━━━ Dataset records ━━━

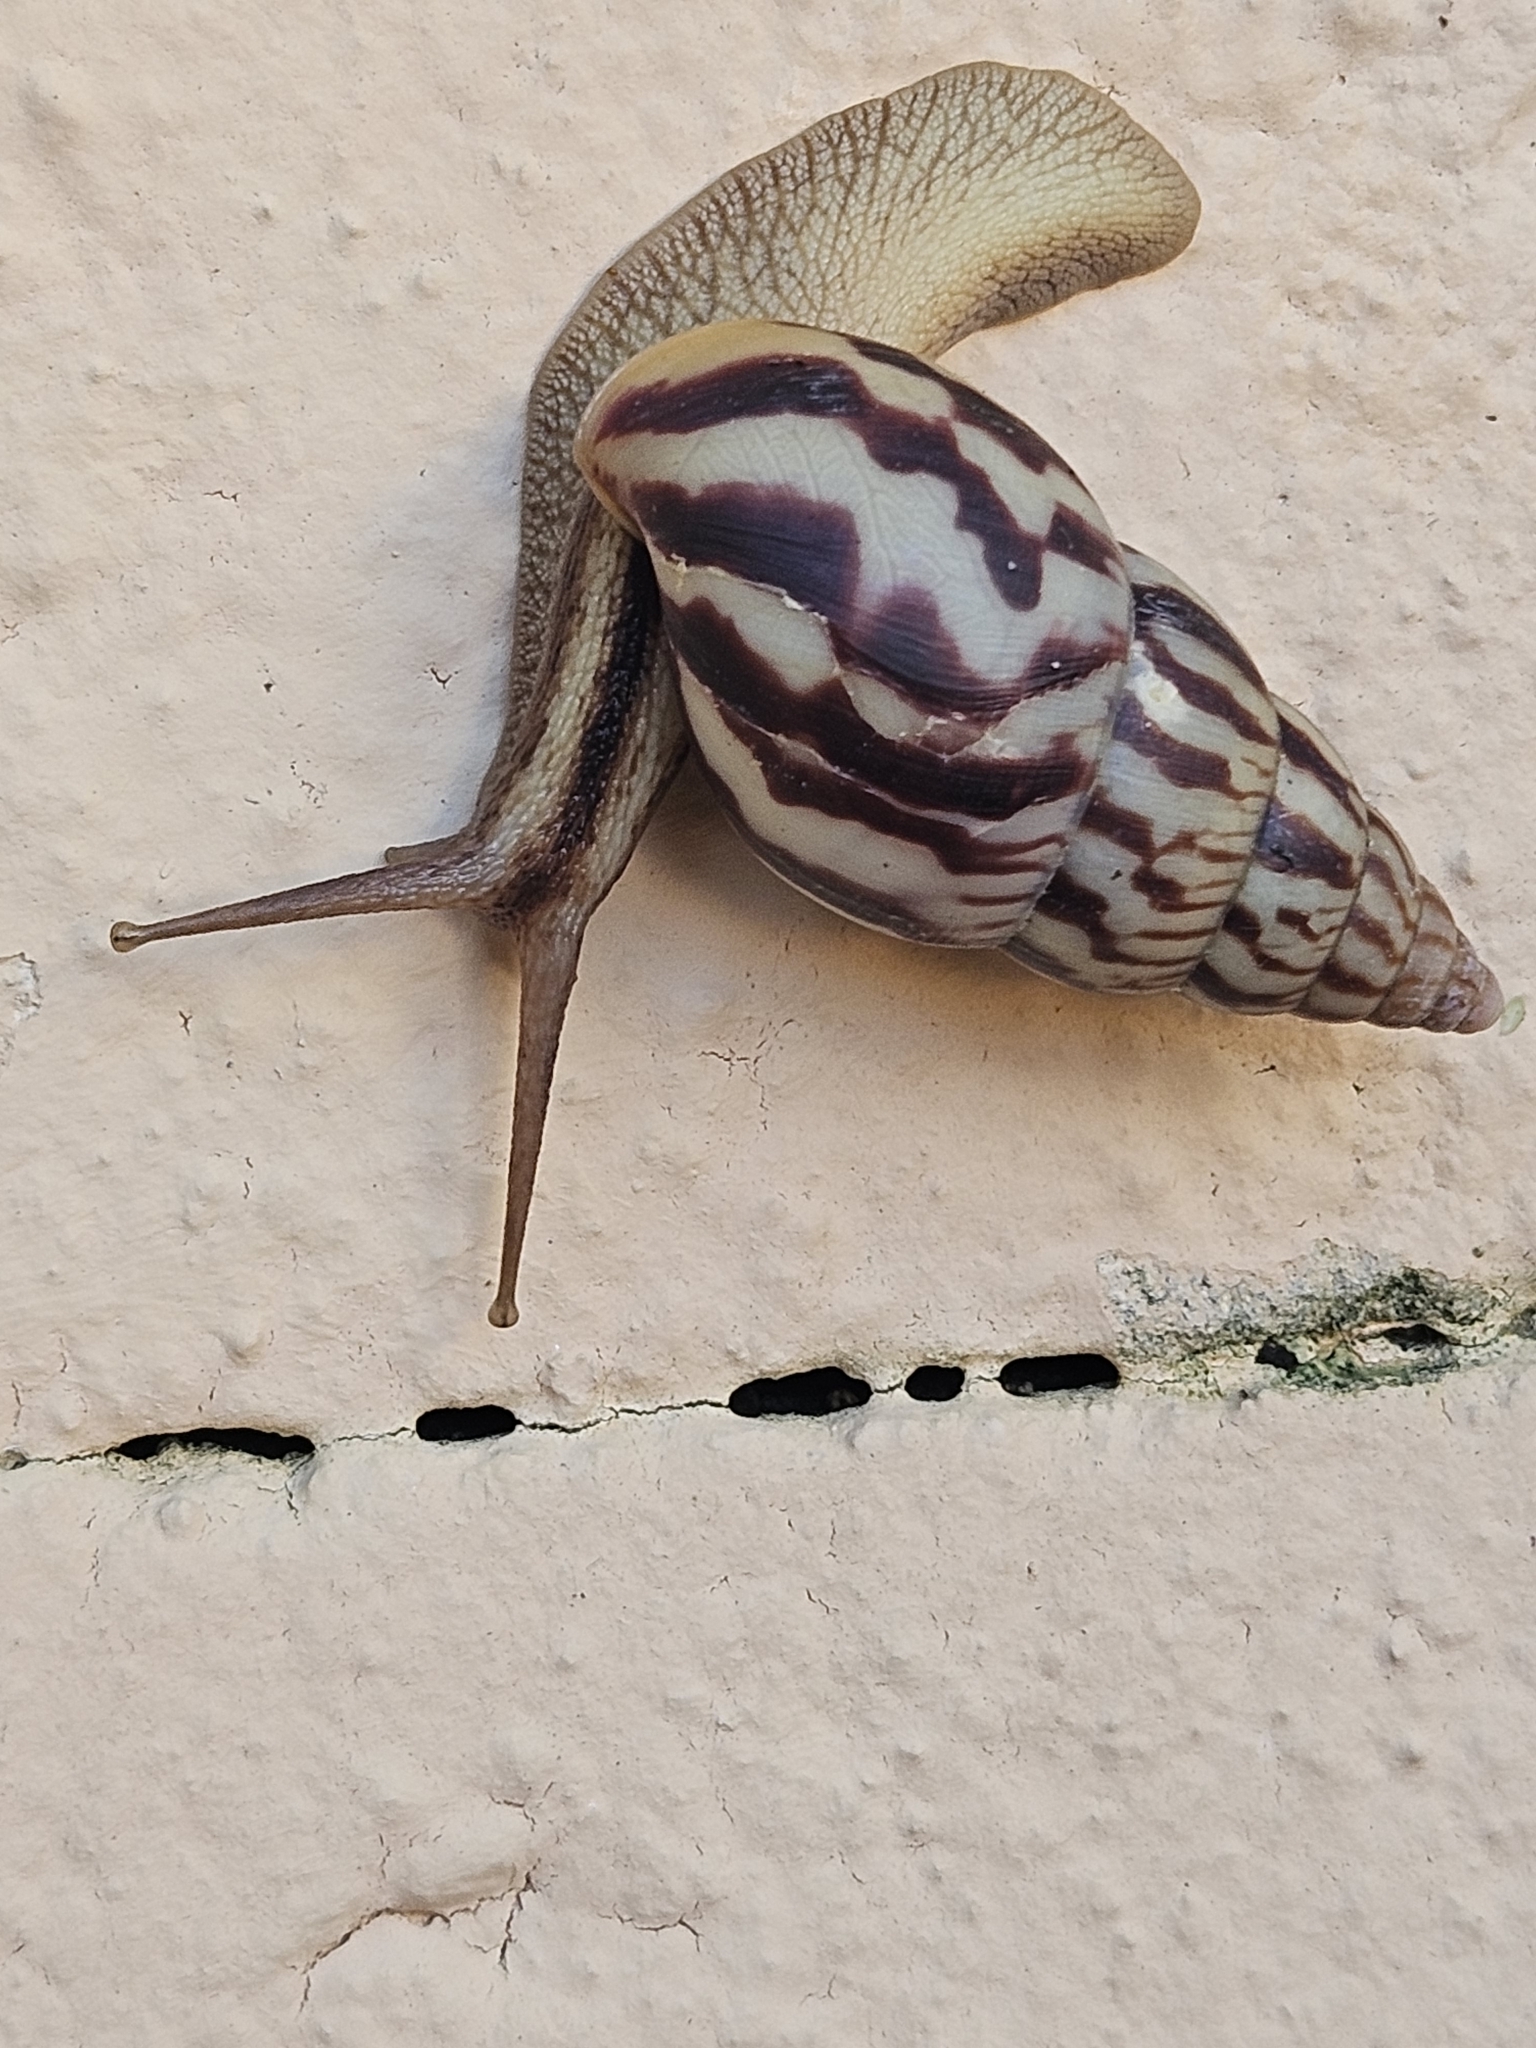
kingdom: Animalia
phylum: Mollusca
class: Gastropoda
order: Stylommatophora
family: Achatinidae
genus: Limicolaria
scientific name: Limicolaria aurora
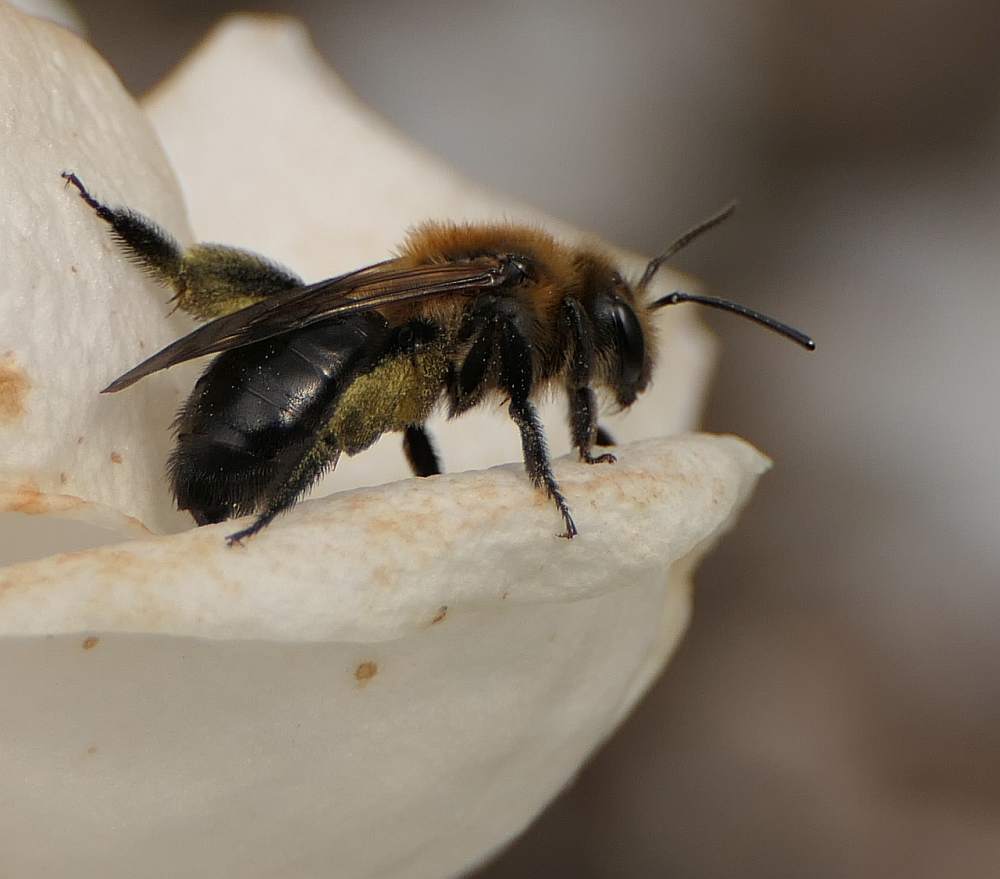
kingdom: Animalia
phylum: Arthropoda
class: Insecta
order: Hymenoptera
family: Andrenidae
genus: Andrena
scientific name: Andrena dunningi
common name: Dunning's miner
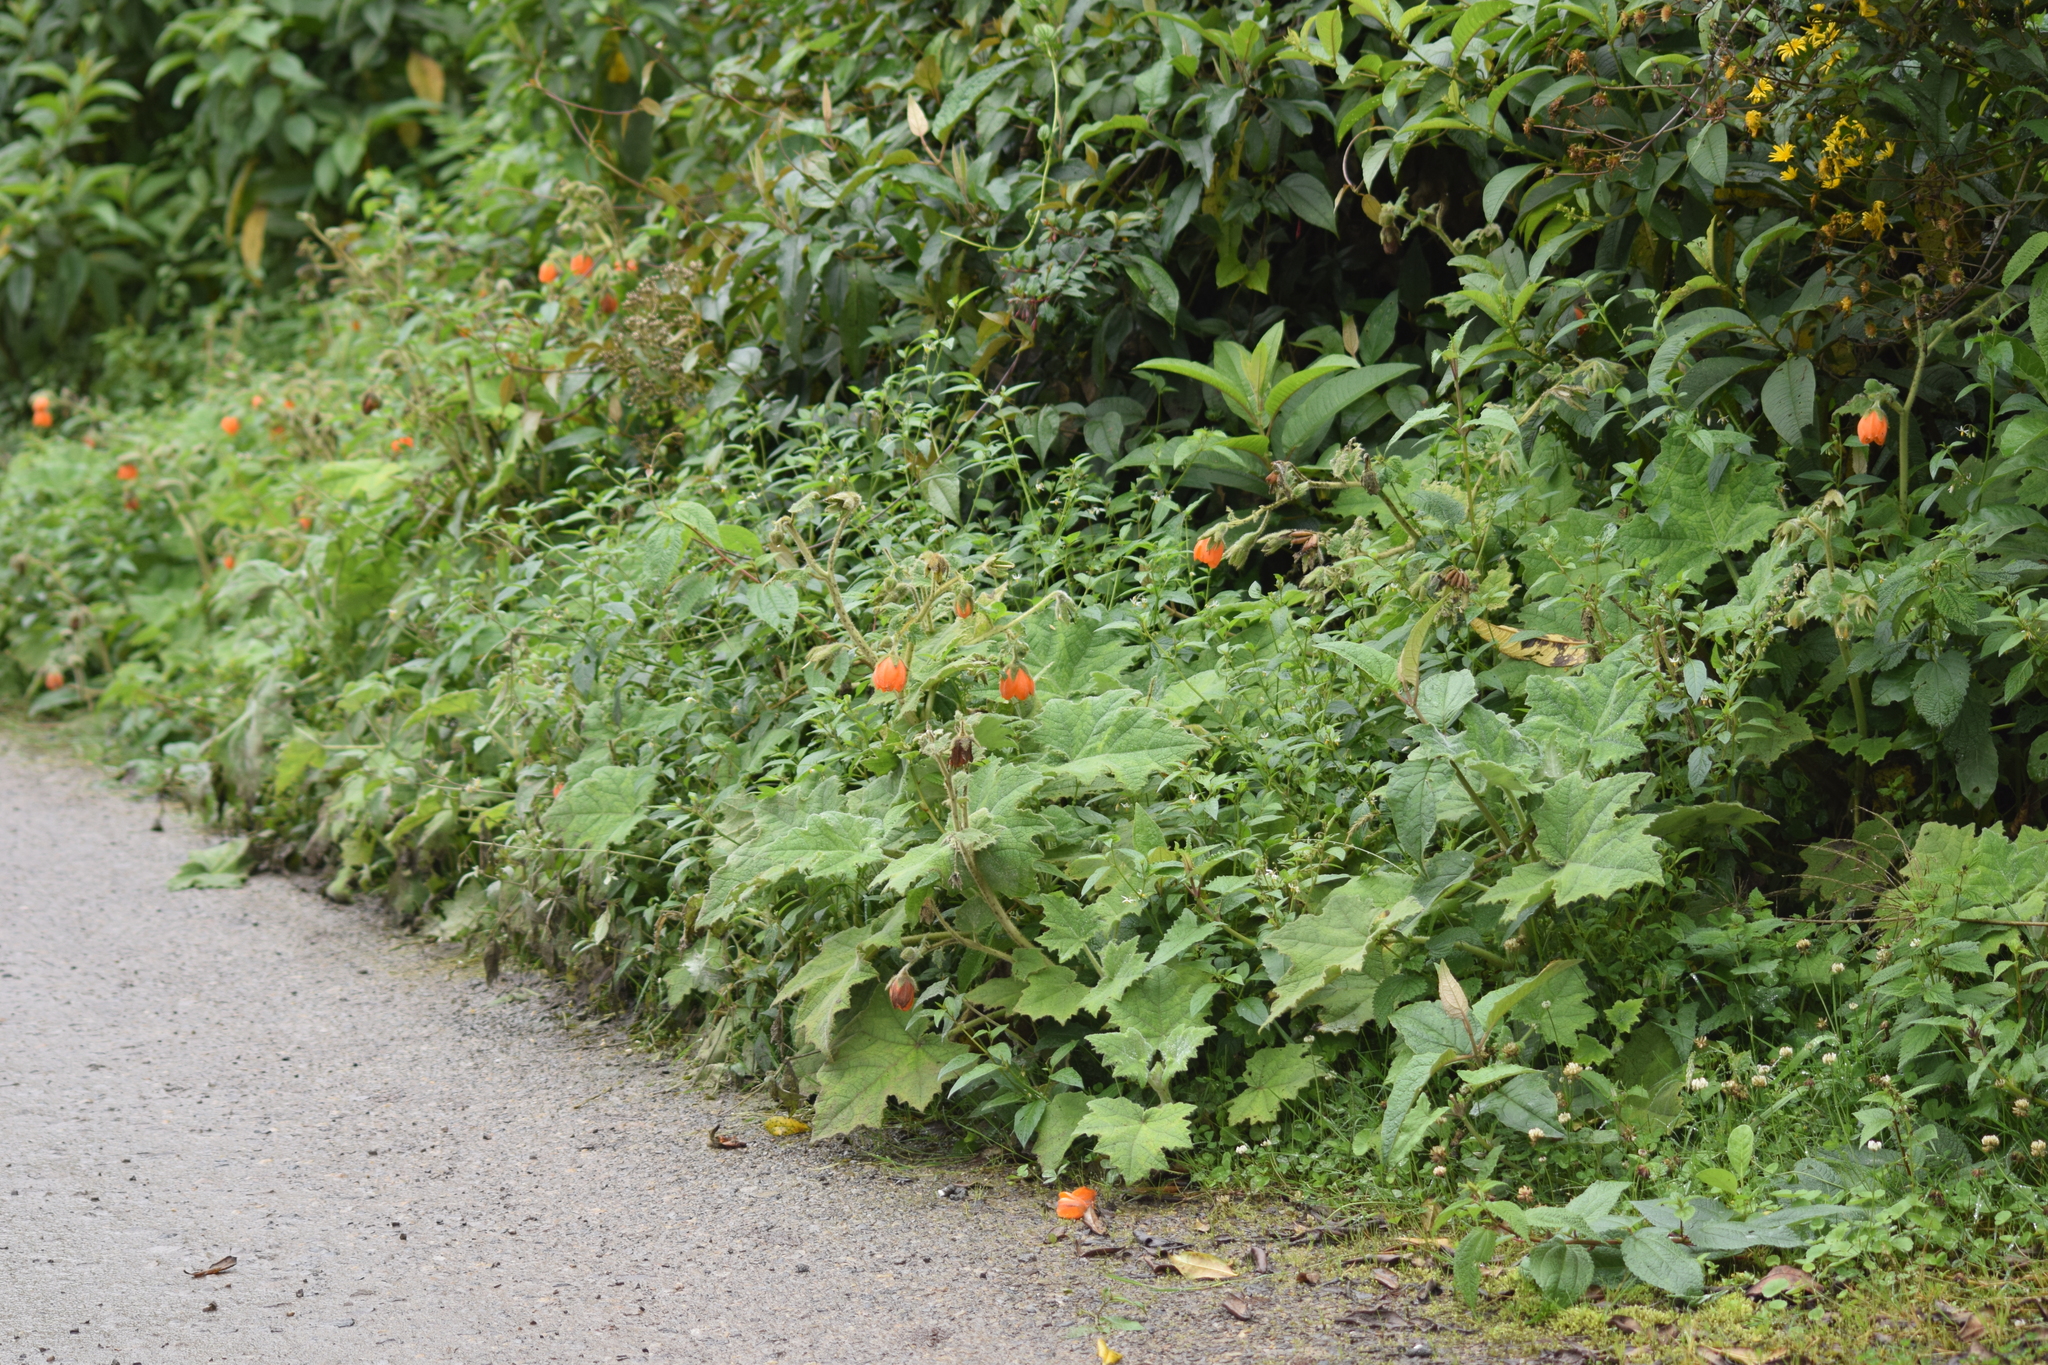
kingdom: Plantae
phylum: Tracheophyta
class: Magnoliopsida
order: Cornales
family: Loasaceae
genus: Nasa
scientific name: Nasa argemonoides
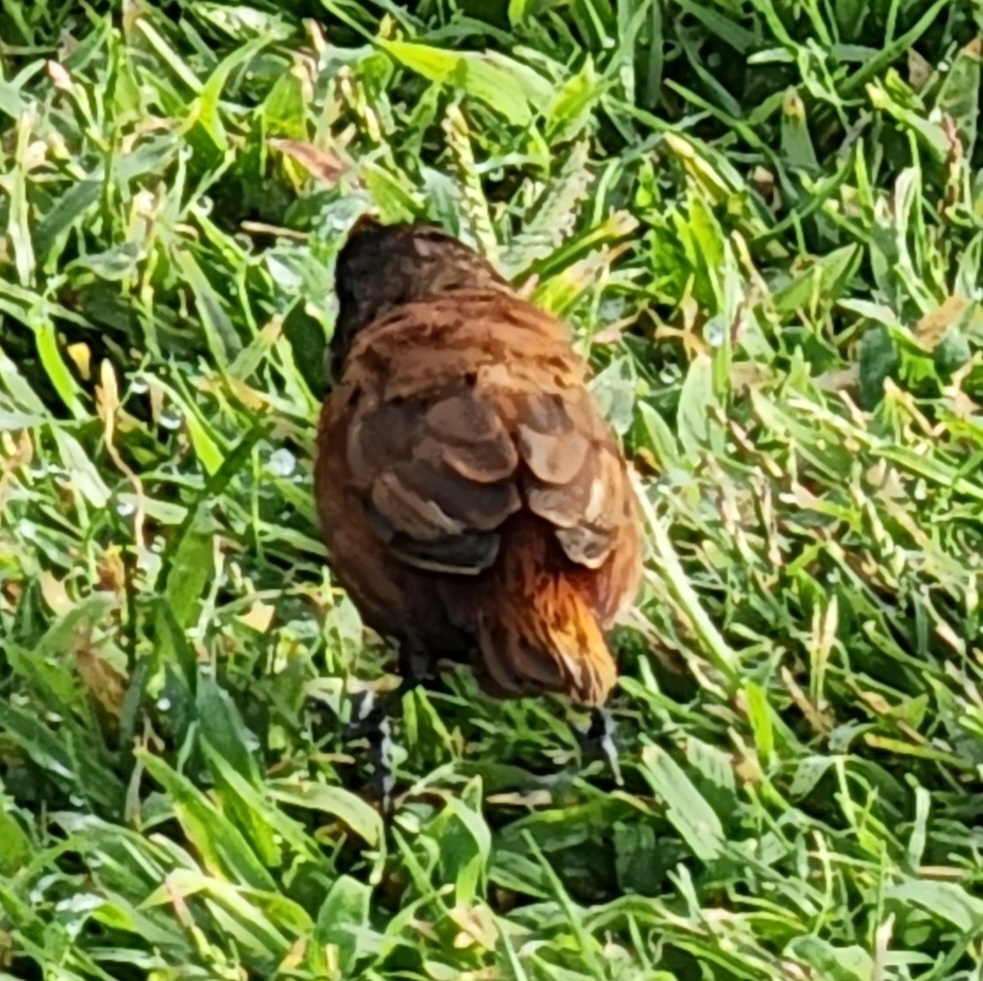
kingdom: Animalia
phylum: Chordata
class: Aves
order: Passeriformes
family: Estrildidae
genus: Lonchura
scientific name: Lonchura atricapilla
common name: Chestnut munia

━━━

#### What the task asks:
Copy every line of the data above word for word, leaving out the pictures.

#### Task output:
kingdom: Animalia
phylum: Mollusca
class: Gastropoda
order: Stylommatophora
family: Achatinidae
genus: Limicolaria
scientific name: Limicolaria aurora
kingdom: Animalia
phylum: Arthropoda
class: Insecta
order: Hymenoptera
family: Andrenidae
genus: Andrena
scientific name: Andrena dunningi
common name: Dunning's miner
kingdom: Plantae
phylum: Tracheophyta
class: Magnoliopsida
order: Cornales
family: Loasaceae
genus: Nasa
scientific name: Nasa argemonoides
kingdom: Animalia
phylum: Chordata
class: Aves
order: Passeriformes
family: Estrildidae
genus: Lonchura
scientific name: Lonchura atricapilla
common name: Chestnut munia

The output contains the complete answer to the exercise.